Important: Use individual parallel Bash calls for batch operations — never for loops. Loops are shell constructs that don't match the Bash allowlist and force manual approval on every invocation. Individual calls auto-approve and run concurrently (faster too).
gh project item-edit --project-id <PROJECT_ID> --id <ITEM_ID> --field-id <STATUS_FIELD_ID> --single-select-option-id <OPTION_ID>
gh project item-add 5 --owner solo-ist --url <ISSUE_URL>
gh project item-delete 5 --owner solo-ist --id <ITEM_ID>
Never move items without explicit approval.
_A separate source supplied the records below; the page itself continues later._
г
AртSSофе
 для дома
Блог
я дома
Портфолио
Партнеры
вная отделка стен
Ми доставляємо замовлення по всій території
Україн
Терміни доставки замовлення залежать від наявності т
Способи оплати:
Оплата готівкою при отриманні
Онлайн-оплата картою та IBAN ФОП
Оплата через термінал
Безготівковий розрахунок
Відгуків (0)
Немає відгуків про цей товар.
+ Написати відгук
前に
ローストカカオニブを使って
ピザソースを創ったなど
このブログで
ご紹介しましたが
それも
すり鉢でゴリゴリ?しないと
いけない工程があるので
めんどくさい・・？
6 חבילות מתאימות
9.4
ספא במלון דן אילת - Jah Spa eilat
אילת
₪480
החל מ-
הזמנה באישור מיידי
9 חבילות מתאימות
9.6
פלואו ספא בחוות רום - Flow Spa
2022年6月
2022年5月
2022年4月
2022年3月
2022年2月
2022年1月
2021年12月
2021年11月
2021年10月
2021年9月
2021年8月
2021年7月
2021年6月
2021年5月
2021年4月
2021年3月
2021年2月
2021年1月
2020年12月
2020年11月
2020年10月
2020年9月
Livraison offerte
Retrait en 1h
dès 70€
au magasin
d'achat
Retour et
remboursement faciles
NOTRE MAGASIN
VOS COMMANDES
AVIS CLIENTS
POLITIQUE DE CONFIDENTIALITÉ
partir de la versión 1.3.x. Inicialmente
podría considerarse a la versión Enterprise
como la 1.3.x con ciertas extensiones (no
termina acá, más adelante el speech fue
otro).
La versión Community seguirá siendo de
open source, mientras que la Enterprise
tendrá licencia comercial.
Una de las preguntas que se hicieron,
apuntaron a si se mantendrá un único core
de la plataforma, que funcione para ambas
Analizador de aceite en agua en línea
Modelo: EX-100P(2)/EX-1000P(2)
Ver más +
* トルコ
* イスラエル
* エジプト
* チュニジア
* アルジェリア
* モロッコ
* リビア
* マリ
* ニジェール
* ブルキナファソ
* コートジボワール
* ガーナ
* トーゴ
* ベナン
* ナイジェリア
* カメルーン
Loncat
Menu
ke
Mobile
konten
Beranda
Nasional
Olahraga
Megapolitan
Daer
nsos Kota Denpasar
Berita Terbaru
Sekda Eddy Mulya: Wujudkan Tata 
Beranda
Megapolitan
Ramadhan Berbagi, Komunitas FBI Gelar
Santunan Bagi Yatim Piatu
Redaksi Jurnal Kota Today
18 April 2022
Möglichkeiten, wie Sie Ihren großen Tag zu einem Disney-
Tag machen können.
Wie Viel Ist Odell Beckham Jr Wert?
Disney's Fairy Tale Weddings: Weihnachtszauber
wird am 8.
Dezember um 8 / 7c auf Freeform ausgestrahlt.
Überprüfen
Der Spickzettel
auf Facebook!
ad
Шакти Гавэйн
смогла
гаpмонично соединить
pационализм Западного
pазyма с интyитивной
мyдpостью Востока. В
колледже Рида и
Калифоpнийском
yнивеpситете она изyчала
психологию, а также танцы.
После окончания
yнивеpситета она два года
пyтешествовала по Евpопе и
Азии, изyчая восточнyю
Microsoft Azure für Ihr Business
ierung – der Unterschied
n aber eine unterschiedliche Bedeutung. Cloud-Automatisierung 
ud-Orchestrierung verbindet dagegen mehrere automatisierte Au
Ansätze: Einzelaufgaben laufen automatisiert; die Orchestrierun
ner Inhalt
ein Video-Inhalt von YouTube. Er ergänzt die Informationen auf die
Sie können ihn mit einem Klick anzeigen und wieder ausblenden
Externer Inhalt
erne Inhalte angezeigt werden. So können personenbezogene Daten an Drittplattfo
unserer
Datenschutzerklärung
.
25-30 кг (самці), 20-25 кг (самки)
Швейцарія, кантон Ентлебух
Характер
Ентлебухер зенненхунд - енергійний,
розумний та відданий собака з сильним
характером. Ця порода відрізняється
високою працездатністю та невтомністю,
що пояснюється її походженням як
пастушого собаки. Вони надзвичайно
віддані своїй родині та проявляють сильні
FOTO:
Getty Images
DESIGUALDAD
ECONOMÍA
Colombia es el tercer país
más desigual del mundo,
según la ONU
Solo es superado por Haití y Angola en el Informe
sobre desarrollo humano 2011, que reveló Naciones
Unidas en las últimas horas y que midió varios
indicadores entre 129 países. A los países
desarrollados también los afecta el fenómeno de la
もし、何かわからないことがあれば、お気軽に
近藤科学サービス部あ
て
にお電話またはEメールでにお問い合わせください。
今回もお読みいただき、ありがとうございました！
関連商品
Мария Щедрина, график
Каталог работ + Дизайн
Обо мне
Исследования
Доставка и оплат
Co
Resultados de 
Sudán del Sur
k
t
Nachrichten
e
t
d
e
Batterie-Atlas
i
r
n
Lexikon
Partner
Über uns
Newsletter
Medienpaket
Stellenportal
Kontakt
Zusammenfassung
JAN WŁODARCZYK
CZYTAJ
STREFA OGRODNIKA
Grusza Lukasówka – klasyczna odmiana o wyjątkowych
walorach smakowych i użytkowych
Dangerous Operations — DO NOT USE
NEVER use updateProjectV2Field to modify single-select field options. This GraphQL mutation replaces option IDs, which silently disconnects every board item from its status — effectively wiping the entire board. This has happened before and required manual recovery.
If the board needs a new status column or option changes, tell the user to do it manually in the GitHub UI.
Key Principles
- Read-only by default. Present recommendations, don't move cards without approval.
- Respect the board. The user curated these columns — use them as the primary signal.
- Pragmatic sequencing. Prefer shipping a bug fix + quick win over starting a multi-day feature.
- Context-aware. If there are open PRs or in-progress branches, factor that in.
- Opinionated but deferential. Give a clear recommendation, but the user decides.
- Never mutate field definitions. Only move items between existing columns.